Instruction: Set out the lines of the records from the line with "Vreau sa primesc" up to and including the last line of the records as a JSON list of strings, one string per line, leaving out any blank lines.

(Page-level text extractions)
■ ■ ■ ■ ■ ■ ■

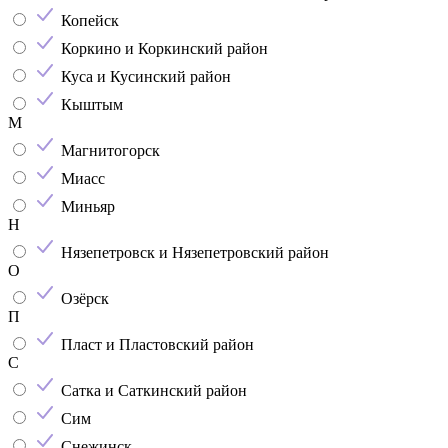
Копейск
Коркино и Коркинский район
Куса и Кусинский район
Кыштым
М
Магнитогорск
Миасс
Миньяр
Н
Нязепетровск и Нязепетровский район
О
Озёрск
П
Пласт и Пластовский район
С
Сатка и Саткинский район
Сим
Снежинск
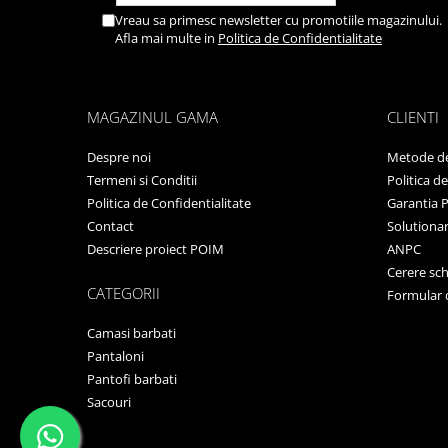
Vreau sa primesc newsletter cu promotiile magazinului.
Afla mai multe in
Politica de Confidentialitate
MAGAZINUL GAMA
CLIENTI
Despre noi
Metode de
Termeni si Conditii
Politica d
Politica de Confidentialitate
Garantia 
Contact
Solutionare
Descriere proiect POIM
ANPC
Cerere sc
CATEGORII
Formular 
Camasi barbati
Pantaloni
Pantofi barbati
Sacouri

■ ■ ■ ■ ■ ■ ■

Output of the task:
[
  "Vreau sa primesc newsletter cu promotiile magazinului.",
  "Afla mai multe in",
  "Politica de Confidentialitate",
  "MAGAZINUL GAMA",
  "CLIENTI",
  "Despre noi",
  "Metode de",
  "Termeni si Conditii",
  "Politica d",
  "Politica de Confidentialitate",
  "Garantia ",
  "Contact",
  "Solutionare",
  "Descriere proiect POIM",
  "ANPC",
  "Cerere sc",
  "CATEGORII",
  "Formular ",
  "Camasi barbati",
  "Pantaloni",
  "Pantofi barbati",
  "Sacouri"
]